INFORMATION SUPPLIED =>
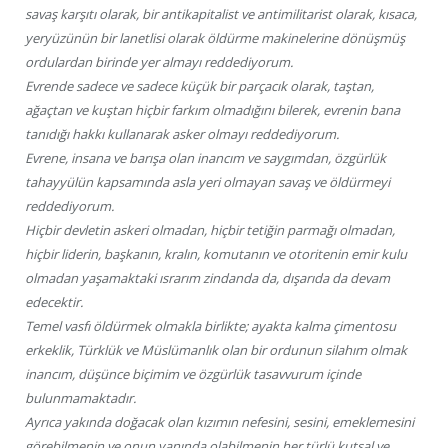
savaş karşıtı olarak, bir antikapitalist ve antimilitarist olarak, kısaca,
yeryüzünün bir lanetlisi olarak öldürme makinelerine dönüşmüş
ordulardan birinde yer almayı reddediyorum.
Evrende sadece ve sadece küçük bir parçacık olarak, taştan,
ağaçtan ve kuştan hiçbir farkım olmadığını bilerek, evrenin bana
tanıdığı hakkı kullanarak asker olmayı reddediyorum.
Evrene, insana ve barışa olan inancım ve saygımdan, özgürlük
tahayyülün kapsamında asla yeri olmayan savaş ve öldürmeyi
reddediyorum.
Hiçbir devletin askeri olmadan, hiçbir tetiğin parmağı olmadan,
hiçbir liderin, başkanın, kralın, komutanın ve otoritenin emir kulu
olmadan yaşamaktaki ısrarım zindanda da, dışarıda da devam
edecektir.
Temel vasfı öldürmek olmakla birlikte; ayakta kalma çimentosu
erkeklik, Türklük ve Müslümanlık olan bir ordunun silahım olmak
inancım, düşünce biçimim ve özgürlük tasavvurum içinde
bulunmamaktadır.
Ayrıca yakında doğacak olan kızımın nefesini, sesini, emeklemesini
görebilmenin ve onun yanında olabilmenin her türlü kutsal ve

AIM OF THE EXERCISE => Reproduce the data, changing every occurrence of "reddediyorum" to "geri çeviriyorum" and leaving all other text unchanged. Omit the pictures.

WRITTEN ANSWER =>
savaş karşıtı olarak, bir antikapitalist ve antimilitarist olarak, kısaca,
yeryüzünün bir lanetlisi olarak öldürme makinelerine dönüşmüş
ordulardan birinde yer almayı geri çeviriyorum.
Evrende sadece ve sadece küçük bir parçacık olarak, taştan,
ağaçtan ve kuştan hiçbir farkım olmadığını bilerek, evrenin bana
tanıdığı hakkı kullanarak asker olmayı geri çeviriyorum.
Evrene, insana ve barışa olan inancım ve saygımdan, özgürlük
tahayyülün kapsamında asla yeri olmayan savaş ve öldürmeyi
geri çeviriyorum.
Hiçbir devletin askeri olmadan, hiçbir tetiğin parmağı olmadan,
hiçbir liderin, başkanın, kralın, komutanın ve otoritenin emir kulu
olmadan yaşamaktaki ısrarım zindanda da, dışarıda da devam
edecektir.
Temel vasfı öldürmek olmakla birlikte; ayakta kalma çimentosu
erkeklik, Türklük ve Müslümanlık olan bir ordunun silahım olmak
inancım, düşünce biçimim ve özgürlük tasavvurum içinde
bulunmamaktadır.
Ayrıca yakında doğacak olan kızımın nefesini, sesini, emeklemesini
görebilmenin ve onun yanında olabilmenin her türlü kutsal ve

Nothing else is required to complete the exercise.